NEW YORK ( TheStreet) -- Parker Drilling Company (NYSE: PKD) has been downgraded by TheStreet Ratings from buy to hold. The company's strengths can be seen in multiple areas, such as its solid stock price performance, revenue growth and expanding profit margins. However, as a counter to these strengths, we also find weaknesses including deteriorating net income, disappointing return on equity and feeble growth in the company's earnings per share. Highlights from the ratings report include:
- Compared to its closing price of one year ago, PKD's share price has jumped by 29.74%, exceeding the performance of the broader market during that same time frame. Regarding the stock's future course, our hold rating indicates that we do not recommend additional investment in this stock despite its gains in the past year.
- PKD's revenue growth trails the industry average of 15.7%. Since the same quarter one year prior, revenues slightly increased by 4.5%. This growth in revenue does not appear to have trickled down to the company's bottom line, displayed by a decline in earnings per share.
- 40.90% is the gross profit margin for PARKER DRILLING CO which we consider to be strong. It has increased from the same quarter the previous year. Regardless of the strong results of the gross profit margin, the net profit margin of -49.80% is in-line with the industry average.
- The company, on the basis of change in net income from the same quarter one year ago, has significantly underperformed when compared to that of the S&P 500 and the Energy Equipment & Services industry.

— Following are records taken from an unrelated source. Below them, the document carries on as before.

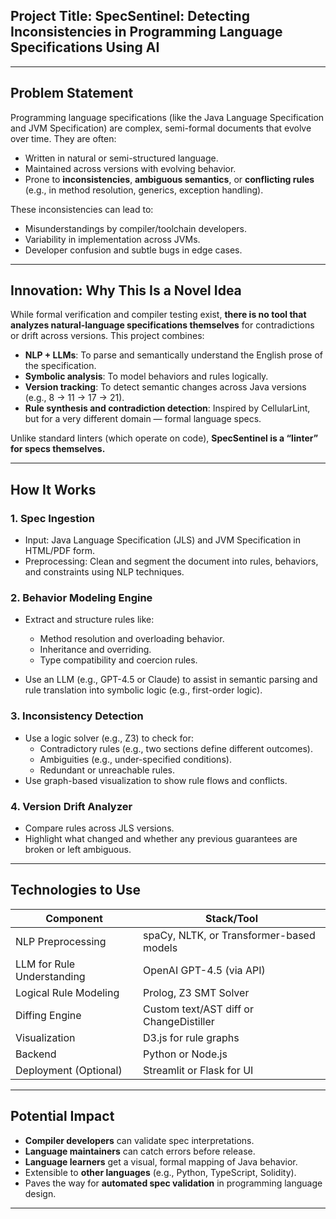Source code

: ## **Project Title: SpecSentinel: Detecting Inconsistencies in Programming Language Specifications Using AI**

---

## **Problem Statement**

Programming language specifications (like the Java Language Specification and JVM Specification) are complex, semi-formal documents that evolve over time. They are often:

* Written in natural or semi-structured language.  
* Maintained across versions with evolving behavior.  
* Prone to **inconsistencies**, **ambiguous semantics**, or **conflicting rules** (e.g., in method resolution, generics, exception handling).

These inconsistencies can lead to:

* Misunderstandings by compiler/toolchain developers.  
* Variability in implementation across JVMs.  
* Developer confusion and subtle bugs in edge cases.

---

## **Innovation: Why This Is a Novel Idea**

While formal verification and compiler testing exist, **there is no tool that analyzes natural-language specifications themselves** for contradictions or drift across versions. This project combines:

* **NLP \+ LLMs**: To parse and semantically understand the English prose of the specification.  
* **Symbolic analysis**: To model behaviors and rules logically.  
* **Version tracking**: To detect semantic changes across Java versions (e.g., 8 → 11 → 17 → 21).  
* **Rule synthesis and contradiction detection**: Inspired by CellularLint, but for a very different domain — formal language specs.

Unlike standard linters (which operate on code), **SpecSentinel is a “linter” for specs themselves.**

---

## **How It Works**

### **1\. Spec Ingestion**

* Input: Java Language Specification (JLS) and JVM Specification in HTML/PDF form.  
* Preprocessing: Clean and segment the document into rules, behaviors, and constraints using NLP techniques.

### **2\. Behavior Modeling Engine**

* Extract and structure rules like:  
  * Method resolution and overloading behavior.  
  * Inheritance and overriding.  
  * Type compatibility and coercion rules.

* Use an LLM (e.g., GPT-4.5 or Claude) to assist in semantic parsing and rule translation into symbolic logic (e.g., first-order logic).

### **3\. Inconsistency Detection**

* Use a logic solver (e.g., Z3) to check for:  
  * Contradictory rules (e.g., two sections define different outcomes).  
  * Ambiguities (e.g., under-specified conditions).  
  * Redundant or unreachable rules.  
* Use graph-based visualization to show rule flows and conflicts.

### **4\. Version Drift Analyzer**

* Compare rules across JLS versions.  
* Highlight what changed and whether any previous guarantees are broken or left ambiguous.

---

## **Technologies to Use**

| Component | Stack/Tool |
| ----- | ----- |
| NLP Preprocessing | spaCy, NLTK, or Transformer-based models |
| LLM for Rule Understanding | OpenAI GPT-4.5 (via API) |
| Logical Rule Modeling | Prolog, Z3 SMT Solver |
| Diffing Engine | Custom text/AST diff or ChangeDistiller |
| Visualization | D3.js for rule graphs |
| Backend | Python or Node.js |
| Deployment (Optional) | Streamlit or Flask for UI |

---

## **Potential Impact**

* **Compiler developers** can validate spec interpretations.  
* **Language maintainers** can catch errors before release.  
* **Language learners** get a visual, formal mapping of Java behavior.  
* Extensible to **other languages** (e.g., Python, TypeScript, Solidity).  
* Paves the way for **automated spec validation** in programming language design.

---
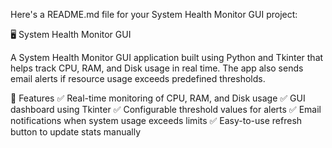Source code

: Here's a README.md file for your System Health Monitor GUI project:

🖥️ System Health Monitor GUI

A System Health Monitor GUI application built using Python and Tkinter that helps track CPU, RAM, and Disk usage in real time. The app also sends email alerts if resource usage exceeds predefined thresholds.

🚀 Features
✅ Real-time monitoring of CPU, RAM, and Disk usage
✅ GUI dashboard using Tkinter
✅ Configurable threshold values for alerts
✅ Email notifications when system usage exceeds limits
✅ Easy-to-use refresh button to update stats manually
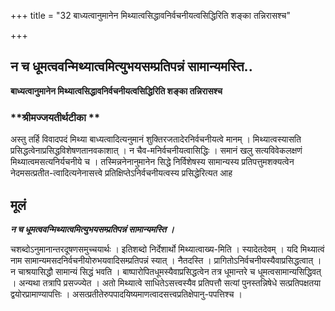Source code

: +++
title = "32 बाध्यत्वानुमानेन मिथ्यात्वसिद्धावनिर्वचनीयत्वसिद्धिरिति शङ्का तन्निरासश्च"

+++


## न च धूमत्ववन्मिथ्यात्वमित्युभयसम्प्रतिपन्नं सामान्यमस्ति..

**बाध्यत्वानुमानेन मिथ्यात्वसिद्धावनिर्वचनीयत्वसिद्धिरिति शङ्का तन्निरासश्च**

### **श्रीमज्जयतीर्थटीका **

अस्तु तर्हि विवादपदं मिथ्या बाध्यत्वादित्यनुमानं शुक्तिरजतादेरनिर्वचनीयत्वे मानम् । मिथ्यात्वस्यासति प्रसिद्धत्वेनाप्रसिद्धविशेषणतानवकाशात् । न चैव-मनिर्वचनीयत्वासिद्धिः । समानं खलु सत्यविवेकलक्षणं मिथ्यात्वमसत्यनिर्यचनीये च । तस्मिन्ननेनानुमानेन सिद्धे निर्विशेषस्य सामान्यस्य प्रतिपत्तुमशक्यत्वेन नेदमसत्प्रतीत-त्वादित्यनेनासत्त्वे प्रतिक्षिप्तेऽनिर्वचनीयत्वस्य प्रसिद्धेरित्यत आह

## **मूलं**

***न च धूमत्ववन्मिथ्यात्वमित्युभयसम्प्रतिपन्नं सामान्यमस्ति ।***

चशब्दोऽनुमानान्तरदूषणसमुच्चयार्थः । इतिशब्दो निर्देशार्थो मिथ्यात्वाख्य-मिति । स्यादेतदेवम् । यदि मिथ्यात्वं नाम सामान्यमसदनिर्वचनीयोरुभयवादिसम्प्रतिपन्नं स्यात् । नैतदस्ति । प्रागितोऽनिर्वचनीयस्यैवाप्रसिद्धत्वात् । न चाश्रयासिद्धौ सामान्यं सिद्धं भवति । बाष्पारोपितधूमस्यैवाप्रसिद्धत्वेन तत्र धूमान्तरे च धूमत्वसामान्यसिद्धिवत् । अन्यथा तत्रापि प्रसज्ज्येत । अतो मिथ्यात्वे साधितेऽसत्त्वस्यैव प्रतिपत्तौ सत्यां पुनस्तन्निषेधे सत्प्रतिपक्षतया द्वयोरप्रामाण्यापत्तिः । असत्प्रतीतेरुपपादयिष्यमाणत्वादसत्त्वप्रतिक्षेपानु-पपत्तिश्च ।

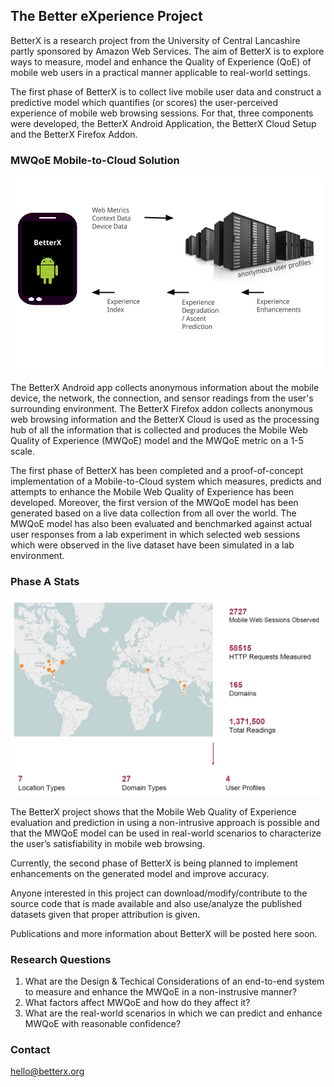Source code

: ## The Better eXperience Project

BetterX is a research project from the University of Central Lancashire partly sponsored by Amazon Web Services.  The aim of BetterX is to explore ways to measure, model and enhance the Quality of Experience (QoE) of mobile web users in a practical manner applicable to real-world settings.

The first phase of BetterX is to collect live mobile user data and construct a predictive model which quantifies (or scores) the user-perceived experience of mobile web browsing sessions.  For that, three components were developed, the BetterX Android Application, the BetterX Cloud Setup and the BetterX Firefox Addon.

### MWQoE Mobile-to-Cloud Solution
![Image](mobile-cloud-interaction-2.png)

The BetterX Android app collects anonymous information about the mobile device, the network, the connection, and sensor readings from the user's surrounding environment.  The BetterX Firefox addon collects anonymous web browsing information and the BetterX Cloud is used as the processing hub of all the information that is collected and produces the Mobile Web Quality of Experience (MWQoE) model and the MWQoE metric on a 1-5 scale.

The first phase of BetterX has been completed and a proof-of-concept implementation of a Mobile-to-Cloud system which measures, predicts and attempts to enhance the Mobile Web Quality of Experience has been developed.  Moreover, the first version of the MWQoE model has been generated based on a live data collection from all over the world.  The MWQoE model has also been evaluated and benchmarked against actual user responses from a lab experiment in which selected web sessions which were observed in the live dataset have been simulated in a lab environment.

### Phase A Stats
![Image](phase1-map.png)

The BetterX project shows that the Mobile Web Quality of Experience evaluation and prediction in using a non-intrusive approach is possible and that the MWQoE model can be used in real-world scenarios to characterize the user’s satisfiability in mobile web browsing.

Currently, the second phase of BetterX is being planned to implement enhancements on the generated model and improve accuracy.

Anyone interested in this project can download/modify/contribute to the source code that is made available and also use/analyze the published datasets given that proper attribution is given.

Publications and more information about BetterX will be posted here soon.


### Research Questions
1. What are the Design & Techical Considerations of an end-to-end system to measure and enhance the MWQoE in a non-instrusive manner?
2. What factors affect MWQoE and how do they affect it?
3. What are the real-world scenarios in which we can predict and enhance MWQoE with reasonable confidence?


### Contact
[hello@betterx.org](mailto:hello@betterx.org) 
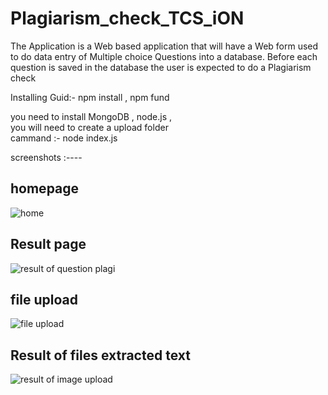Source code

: # Plagiarism_check_TCS_iON
The Application is a Web based application that will have a Web form used to do data entry of Multiple choice Questions into a database. Before each question is saved in the database the user is expected to do a Plagiarism check 

Installing Guid:-
npm install , 
npm fund

you need to install MongoDB , node.js ,  
you will need to create a upload folder  
cammand :- node index.js



screenshots :----

## homepage 

![home](https://user-images.githubusercontent.com/42857179/89496373-2863c880-d7b2-11ea-9b1f-23634e62ab6f.png)



## Result page 

![result of question plagi](https://user-images.githubusercontent.com/42857179/89496678-b6d84a00-d7b2-11ea-89a3-d01121063de3.png)


## file upload

![file upload](https://user-images.githubusercontent.com/42857179/89496731-d1122800-d7b2-11ea-9c43-65a981156df5.png)


## Result of files extracted text 

![result of image upload](https://user-images.githubusercontent.com/42857179/89496766-e424f800-d7b2-11ea-8d80-4b2a42e8a5ea.png)
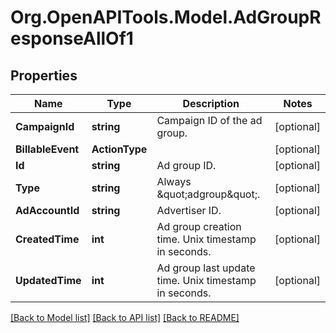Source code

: 
# Org.OpenAPITools.Model.AdGroupResponseAllOf1

## Properties

Name | Type | Description | Notes
------------ | ------------- | ------------- | -------------
**CampaignId** | **string** | Campaign ID of the ad group. | [optional] 
**BillableEvent** | **ActionType** |  | [optional] 
**Id** | **string** | Ad group ID. | [optional] 
**Type** | **string** | Always \&quot;adgroup\&quot;. | [optional] 
**AdAccountId** | **string** | Advertiser ID. | [optional] 
**CreatedTime** | **int** | Ad group creation time. Unix timestamp in seconds. | [optional] 
**UpdatedTime** | **int** | Ad group last update time. Unix timestamp in seconds. | [optional] 

[[Back to Model list]](../README.md#documentation-for-models)
[[Back to API list]](../README.md#documentation-for-api-endpoints)
[[Back to README]](../README.md)

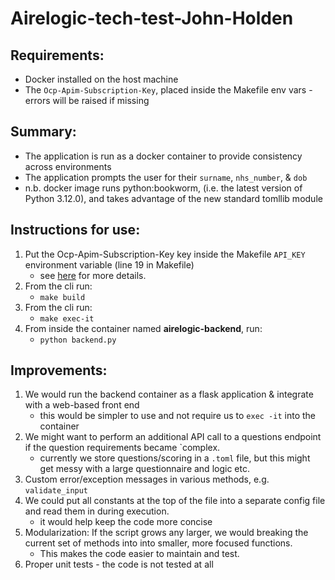 # Airelogic-tech-test-John-Holden

## Requirements:
- Docker installed on the host machine
- The `Ocp-Apim-Subscription-Key`, placed inside the Makefile env vars - errors will be raised if missing

## Summary:
- The application is run as a docker container to provide consistency across environments
- The application prompts the user for their `surname`, `nhs_number`, & `dob`
- n.b. docker image runs python:bookworm, (i.e. the latest version of Python 3.12.0), and takes advantage of the new standard tomllib module


## Instructions for use:
1. Put the Ocp-Apim-Subscription-Key key inside the Makefile `API_KEY` environment variable (line 19 in Makefile) 
    - see [here](https://github.com/airelogic/tech-test-portal/blob/main/T2-Lifestyle-Checker/Readme.md#api-details) for more details.
2. From the cli run:
    - `make build`
3. From the cli run:
    - `make exec-it`
4. From inside the container named **airelogic-backend**, run:
    - `python backend.py`


## Improvements:
1. We would run the backend container as a flask application & integrate with a web-based front end
    - this would be simpler to use and not require us to `exec -it` into the container
2. We might want to perform an additional API call to a questions endpoint if the question requirements became `complex.
    - currently we store questions/scoring in a `.toml` file, but this might get messy with a large questionnaire and logic etc. 
3. Custom error/exception messages in various methods, e.g. `validate_input`
4. We could put all constants at the top of the file into a separate config file and read them in during execution.
    - it would help keep the code more concise
5. Modularization: If the script grows any larger, we would breaking the current set of methods into into smaller, more focused functions. 
    - This makes the code easier to maintain and test.
6. Proper unit tests - the code is not tested at all
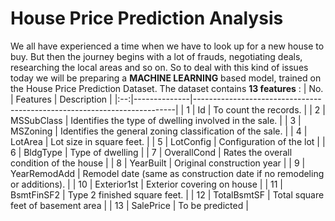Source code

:# House Price Prediction Analysis
We all have experienced a time when we have to look up for a new house to buy. But then the journey begins with a lot of frauds, negotiating deals, researching the local areas and so on. So to deal with this kind
of issues today we will be preparing a **MACHINE LEARNING** based model, trained on the House Price Prediction Dataset. 
The dataset contains **13 features** :
|  No. | Features           | Description                                                 |
|:--:|--------------|-------------------------------------------------------------------------|
|  1 | Id           | To count the records.                                                   |
|  2 | MSSubClass   |  Identifies the type of dwelling involved in the sale.                  |
|  3 | MSZoning     | Identifies the general zoning classification of the sale.               |
|  4 | LotArea      |  Lot size in square feet.                                               |
|  5 | LotConfig    | Configuration of the lot                                                |
|  6 | BldgType     | Type of dwelling                                                        |
|  7 | OverallCond  | Rates the overall condition of the house                                |
|  8 | YearBuilt    | Original construction year                                              |
|  9 | YearRemodAdd | Remodel date (same as construction date if no remodeling or additions). |
| 10 | Exterior1st  | Exterior covering on house                                              |
| 11 | BsmtFinSF2   | Type 2 finished square feet.                                            |
| 12 | TotalBsmtSF  | Total square feet of basement area                                      |
| 13 | SalePrice    | To be predicted                                                         |
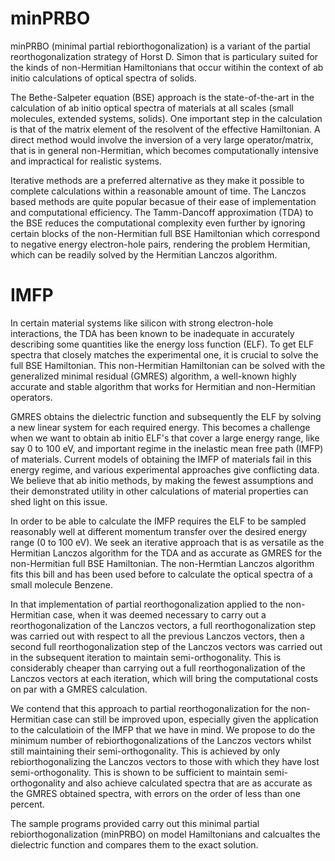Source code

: # minPRBO
minPRBO (minimal partial rebiorthogonalization) is a variant of the partial reorthogonalization strategy of Horst D. Simon that is particulary suited for the kinds of non-Hermitian Hamiltonians that occur witihin the context of ab initio calculations of  optical spectra of solids.

The Bethe-Salpeter equation (BSE) approach is the state-of-the-art in the calculation of ab initio optical spectra of materials at all scales (small molecules, extended systems, solids). One important step in the calculation is that of the matrix element of the resolvent of the effective Hamiltonian. A direct method would involve the inversion of a very large operator/matrix, that is in general non-Hermitian, which becomes computationally intensive and impractical for realistic systems.

Iterative methods are a preferred alternative as they make it possible to complete calculations within a reasonable amount of time. The Lanczos based methods are quite popular becasue of their ease of implementation and computational efficiency. The Tamm-Dancoff approximation (TDA) to the BSE reduces the computational complexity even further by ignoring certain blocks of the non-Hermitian full BSE Hamiltonian which correspond to negative energy electron-hole pairs, rendering the problem Hermitian, which can be readily solved by the Hermitian Lanczos algorithm.

# IMFP
In certain material systems like silicon with strong electron-hole interactions, the TDA has been known to be inadequate in accurately describing some quantities like the energy loss function (ELF). To get ELF spectra that closely matches the experimental one, it is crucial to solve the full BSE Hamiltonian. This non-Hermitian Hamiltonian can be solved with the generalized minimal residual (GMRES) algorithm, a well-known highly accurate and stable algorithm that works for Hermitian and non-Hermitian operators. 

GMRES obtains the dielectric function and subsequently the ELF by solving a new linear system for each required energy. This becomes a challenge when we want to obtain ab initio ELF's that cover a large energy range, like say 0 to 100 eV, and important regime in the inelastic mean free path (IMFP) of materials. Current models of obtaining the IMFP of materials fail in this energy regime, and various experimental approaches give conflicting data. We believe that ab initio methods, by making the fewest assumptions and their demonstrated utility in other calculations of material properties can shed light on this issue.

In order to be able to calculate the IMFP requires the ELF to be sampled reasonably well at different momentum transfer over the desired energy range (0 to 100 eV). We seek an iterative approach that is as versatile as the Hermitian Lanczos algorithm for the TDA and as accurate as GMRES for the non-Hermitian full BSE Hamiltonian. The non-Hermtian Lanczos algorithm fits this bill and has been used before to calculate the optical spectra of a small molecule Benzene.

In that implementation of partial reorthogonalization applied to the non-Hermitian case, when it was deemed necessary to carry out a reorthogonalization of the Lanczos vectors, a full reorthogonalization step was carried out with respect to all the previous Lanczos vectors, then a second full reorthogonalization step of the Lanczos vectors was carried out in the subsequent iteration to maintain semi-orthogonality. This is considerably cheaper than carrying out a full reorthogonalization of the Lanczos vectors at each iteration, which will bring the computational costs on par with a GMRES calculation.

We contend that this approach to partial reorthogonalization for the non-Hermitian case can still be improved upon, especially given the application to the calculatioin of the IMFP that we have in mind.
We propose to do the minimum number of rebiorthogonalizations of the Lanczos vectors whilst still maintaining their semi-orthogonality. This is achieved by only rebiorthogonalizing the Lanczos vectors to those with which they have lost semi-orthogonality. This is shown to be sufficient to maintain semi-orthogonality and also achieve calculated spectra that are as accurate as the GMRES obtained spectra, with errors on the order of less than one percent.

The sample programs provided carry out this minimal partial rebiorthogonalization (minPRBO) on model Hamiltonians and calcualtes the dielectric function and compares them to the exact solution.
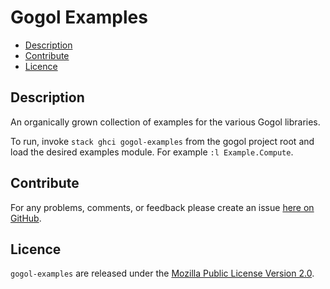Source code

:# Gogol Examples

* [Description](#description)
* [Contribute](#contribute)
* [Licence](#licence)


## Description

An organically grown collection of examples for the various Gogol libraries.

To run, invoke `stack ghci gogol-examples` from the gogol project root
and load the desired examples module. For example `:l Example.Compute`.


## Contribute

For any problems, comments, or feedback please create an issue [here on GitHub](https://github.com/brendanhay/gogol/issues).


## Licence

`gogol-examples` are released under the [Mozilla Public License Version 2.0](http://www.mozilla.org/MPL/).
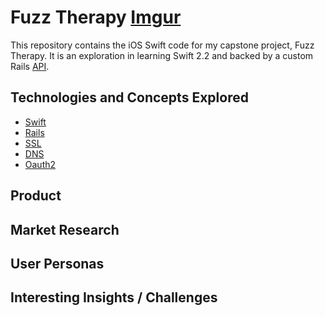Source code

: # Fuzz Therapy [Imgur](http://i.imgur.com/t0uI7tf.png)

This repository contains the iOS Swift code for my capstone project, Fuzz Therapy. It is an exploration in learning Swift 2.2 and backed by a custom Rails [API](https://github.com/jadevance/fuzz-therapy).

## Technologies and Concepts Explored

+ [Swift](https://en.wikipedia.org/wiki/Swift_(programming_language))
+ [Rails](https://en.wikipedia.org/wiki/Ruby_on_Rails)
+ [SSL](https://en.wikipedia.org/wiki/Transport_Layer_Security)
+ [DNS](https://en.wikipedia.org/wiki/Domain_Name_System)
+ [Oauth2](https://en.wikipedia.org/wiki/OAuth)

## Product

## Market Research

## User Personas

## Interesting Insights / Challenges 
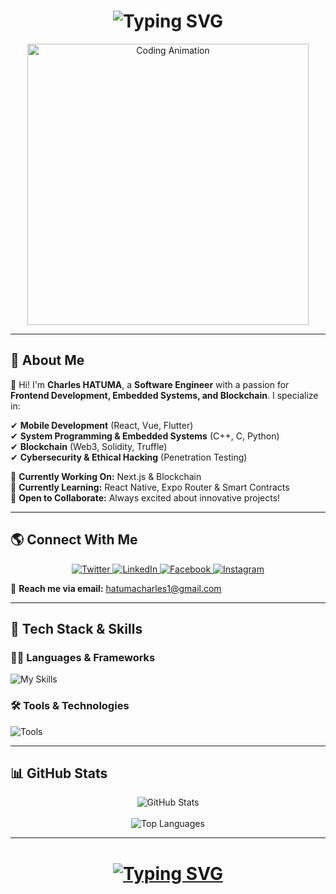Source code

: <h1 align="center">
  <img src="https://readme-typing-svg.demolab.com?font=Fira+Code&pause=1000&random=false&width=435&lines=Hello,+I'm+Charles+HATUMA!;Software+Engineer+%F0%9F%91%A8%E2%80%8D%F0%9F%92%BB;Game+Developer+%F0%9F%8E%AE;UI/UX+Designer+%F0%9F%A7%91%E2%80%8D%F0%9F%8E%A8;Cybersecurity+Enthusiast+%E2%9A%A1" alt="Typing SVG" />
</h1>

<p align="center">
  <img src="https://i.pinimg.com/originals/81/17/8b/81178b47a8598f0c81c4799f2cdd4057.gif" alt="Coding Animation" width="450">
</p>

---

## 🚀 About Me  

👋 Hi! I'm **Charles HATUMA**, a **Software Engineer** with a passion for **Frontend Development, Embedded Systems, and Blockchain**. I specialize in:  

✔ **Mobile Development** (React, Vue, Flutter)  
✔ **System Programming & Embedded Systems** (C++, C, Python)  
✔ **Blockchain** (Web3, Solidity, Truffle)  
✔ **Cybersecurity & Ethical Hacking** (Penetration Testing)  

📌 **Currently Working On:** Next.js & Blockchain   
📌 **Currently Learning:** React Native, Expo Router & Smart Contracts  
📌 **Open to Collaborate:** Always excited about innovative projects!  

---

## 🌎 Connect With Me  

<p align="center">
  <a href="https://twitter.com/htm_charles" target="_blank">
    <img src="https://img.shields.io/badge/Twitter-%231DA1F2.svg?logo=twitter&logoColor=white&style=for-the-badge" alt="Twitter" />
  </a>
  <a href="https://linkedin.com/in/hatumacharles" target="_blank">
    <img src="https://img.shields.io/badge/LinkedIn-%230A66C2.svg?logo=linkedin&logoColor=white&style=for-the-badge" alt="LinkedIn" />
  </a>
  <a href="https://fb.com/hatumacharles" target="_blank">
    <img src="https://img.shields.io/badge/Facebook-%231877F2.svg?logo=facebook&logoColor=white&style=for-the-badge" alt="Facebook" />
  </a>
  <a href="https://www.instagram.com/_h.charles_1/" target="_blank">
    <img src="https://img.shields.io/badge/Instagram-%23E4405F.svg?logo=instagram&logoColor=white&style=for-the-badge" alt="Instagram" />
  </a>
</p>

📩 **Reach me via email:** hatumacharles1@gmail.com  

---

## 🔧 Tech Stack & Skills  

### **👨‍💻 Languages & Frameworks**  
![My Skills](https://skillicons.dev/icons?i=cpp,c,py,java,kotlin,php,js,ts,html,css,react,vue,nextjs,nodejs,flutter,solidity,tailwind,bootstrap&perline=7)

### **🛠️ Tools & Technologies**  
![Tools](https://skillicons.dev/icons?i=docker,kubernetes,git,github,figma,vim,linux,aws,gcp,azure,postgres,mysql,mongodb&perline=7)

---

## 📊 GitHub Stats  

<p align="center">
  <img src="https://github-readme-stats.vercel.app/api?username=htmcharles&show_icons=true&theme=dark&border_radius=10" alt="GitHub Stats" />
  <br><br>
  <img src="https://github-readme-stats.vercel.app/api/top-langs/?username=htmcharles&theme=dark&layout=compact&border_radius=10" alt="Top Languages" />
</p>

---

<h1 align="center">
  <a href="https://git.io/typing-svg">
    <img src="https://readme-typing-svg.demolab.com?font=Fira+Code&pause=1000&random=false&width=435&lines=Thanks+for+Visiting!;Let's+Stay+Connected!;Fell+Free+TO+Contact+US" alt="Typing SVG" />
  </a>
</h1>
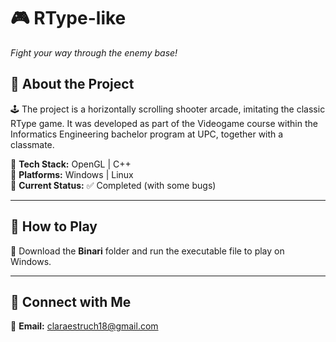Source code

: ﻿# 🎮 **RType-like**  
_Fight your way through the enemy base!_


## 📖 **About the Project**  
🕹️ The project is a horizontally scrolling shooter arcade, imitating the classic RType game. It was developed as part of the Videogame course within the Informatics Engineering bachelor program at UPC, together with a classmate.

🔹 **Tech Stack:** OpenGL | C++   
🔹 **Platforms:** Windows | Linux    
🔹 **Current Status:** ✅ Completed (with some bugs)

---

## 🚀 **How to Play**  
🔹 Download the **Binari** folder and run the executable file to play on Windows.  

---

## 🔗 **Connect with Me**  
📧 **Email:** claraestruch18@gmail.com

The net income has significantly decreased by 572.5% when compared to the same quarter one year ago, falling from -$13.41 million to -$90.18 million.
- Current return on equity is lower than its ROE from the same quarter one year prior. This is a clear sign of weakness within the company. Compared to other companies in the Energy Equipment & Services industry and the overall market, PARKER DRILLING CO's return on equity significantly trails that of both the industry average and the S&P 500.